In today's lecture, you'll learn how to:

1. visualize data
2. use `plot` and `scatter` to plot numerical data
3. use `bar` and `barh` to plot categorical and numerical data

## Census Data ##

In [None]:
# Read in the Census data table
full = Table.read_table('nc-est2019-agesex-res.csv')

In [None]:
# Keep only the columns we care about- 2014 and 2019
# What is the output of select?
partial = full.select('SEX', 'AGE', 'POPESTIMATE2014', 'POPESTIMATE2019')

In [None]:
# Make things easier to read
# can relabel column names using relabeled
simple = partial.relabeled(2, '2014').relabeled(3, '2019')
simple

In [None]:
# Remove the age totals- coded as 999
no_999 = simple.where('AGE', are.below(999))
no_999

## Line Plots ##

In [None]:
# Our first chart!
no_999.plot('AGE', '2019')

In [None]:
# Adjusted plot
overall = no_999.where('SEX', 0)
overall.plot('AGE', '2019')

In [None]:
# ^^ That plot should be labeled!
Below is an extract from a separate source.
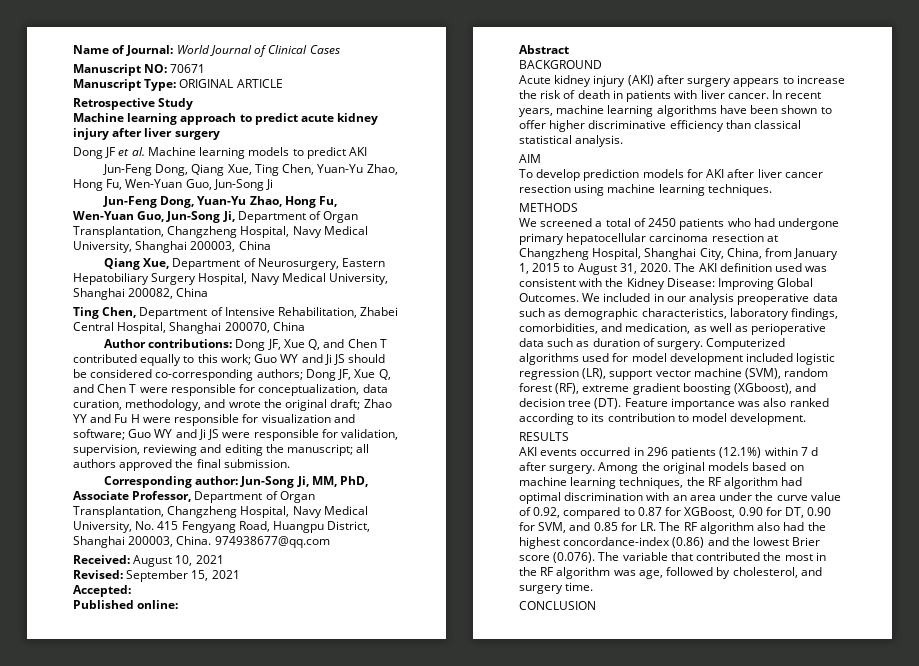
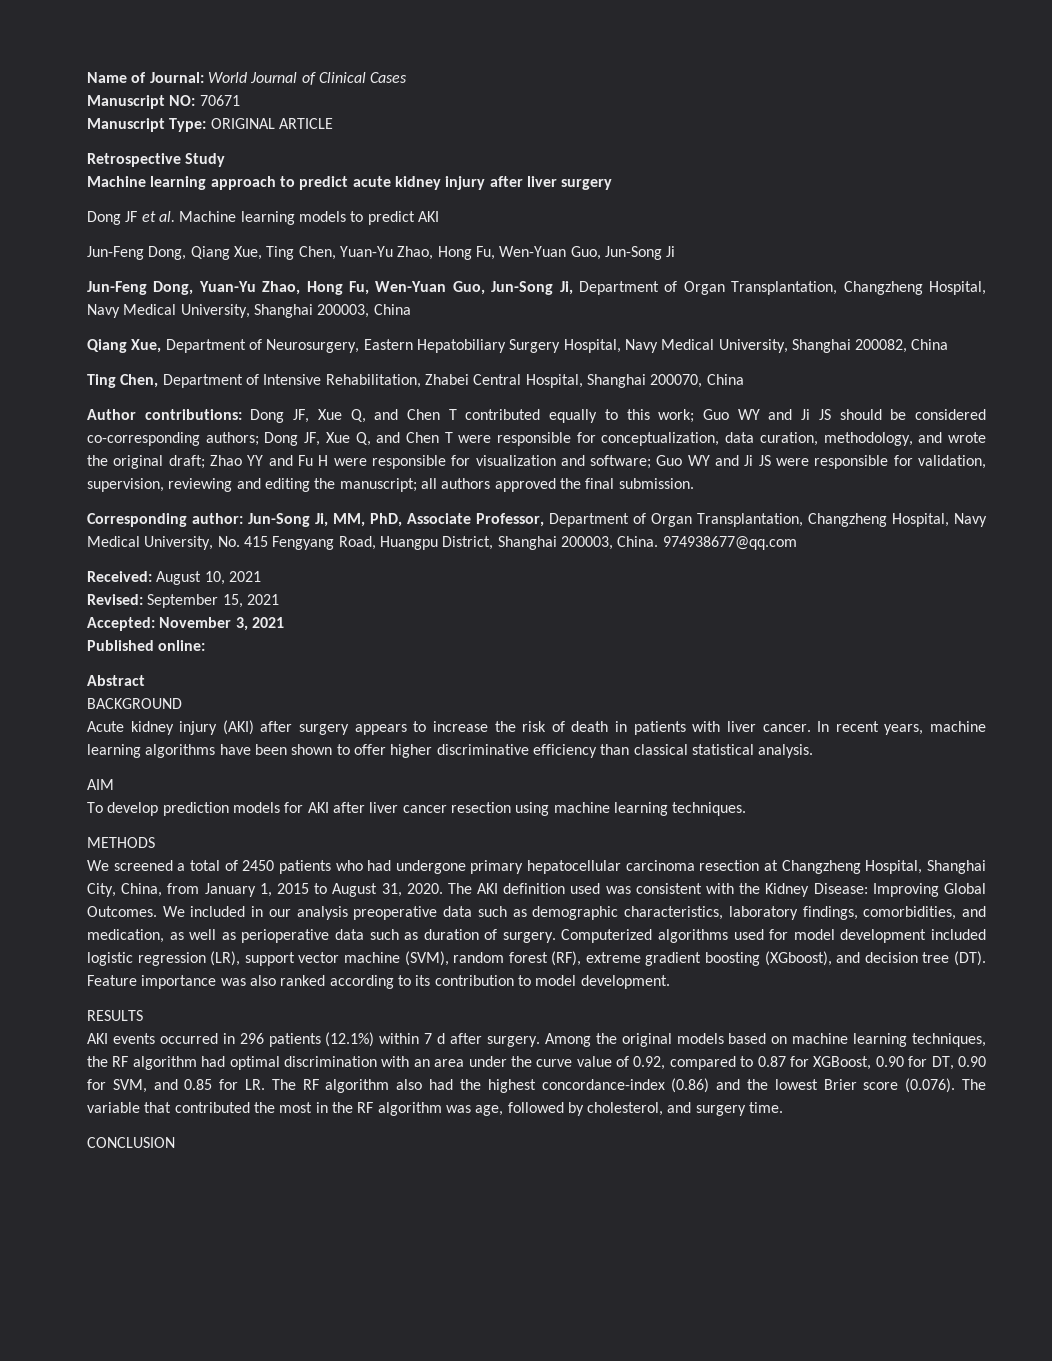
(131, 591) none -> [159,617,284,631] November 3, 2021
Here are 3 ways to label it:

In [None]:
# US Population  <--- Just add a comment

overall.plot('AGE', '2019')

In [None]:
overall.plot('AGE', '2019')
print('US Population')  # <--- Print out what it is

In [None]:
overall.plot('AGE', '2019')
plt.title('US Population');    # <--- Add a title

In [None]:
# Now plot 2014

In [None]:
# Put both years on the same plot
overall.drop('SEX').plot('AGE')

## Males vs Females (Optional)

In [None]:
# Let's compare male and female counts per age
males = no_999.where('SEX', 1).drop('SEX')
females = no_999.where('SEX', 2).drop('SEX')

In [None]:
# Create table for 2019
pop_2019 = Table().with_columns(
    'Age', males.column('AGE'),
    'Males', males.column('2019'),
    'Females', females.column('2019')
)
pop_2019

In [None]:
# Plot 2019 data
pop_2019.plot('Age')

In [None]:
# Calculate the percent female for each age
total = pop_2019.column('Males') + pop_2019.column('Females')
pct_female = pop_2019.column('Females') / total * 100
pct_female

In [None]:
# Round it to 3 so that it's easier to read
pct_female = np.round(pct_female, 3)
pct_female

In [None]:
# Add female percent to our table
pop_2019 = pop_2019.with_column('Percent female', pct_female)
pop_2019

In [None]:
# Plot percent
pop_2019.plot('Age', 'Percent female')

In [None]:
# ^^ Look at the y-axis! Trend is not as dramatic as you might think

pop_2019.plot('Age', 'Percent female')
plt.ylim(0, 100);  # Optional for this course

## Scatter Plots ##

In [None]:
# Actors and their highest grossing movies
actors = Table.read_table('actors.csv')
actors

In [None]:
# Create scatter plot from slides
actors.scatter('Number of Movies', 'Average per Movie')

In [None]:
# How do we find the highest average per movie?
actors.where('Average per Movie', are.above(400))

In [None]:
# Extra: Scatter of # of movies compared to total gross amount
#actors.scatter('Number of Movies', 'Total Gross')

## Bar Charts ##

In [None]:
# Highest grossing movies as of 2017
top_movies = Table.read_table('top_movies_2017.csv')
top_movies

In [None]:
# Find the top 10 movies
top10_adjusted = top_movies.take(np.arange(10))
top10_adjusted

In [None]:
# Convert to millions of dollars for readability
millions = np.round(top10_adjusted.column('Gross (Adjusted)') / 1000000, 3)
top10_adjusted = top10_adjusted.with_column('Millions', millions)
top10_adjusted


In [None]:
# A line plot doesn't make sense here: don't do this!
top10_adjusted.plot('Year', 'Millions')

In [None]:
# Use a bar plot instead
top10_adjusted.barh('Title', 'Millions')

### Saving
Remember to save your notebook before closing.
Choose **Save** (and make sure you've already saved a copy in your drive) from the **File** menu.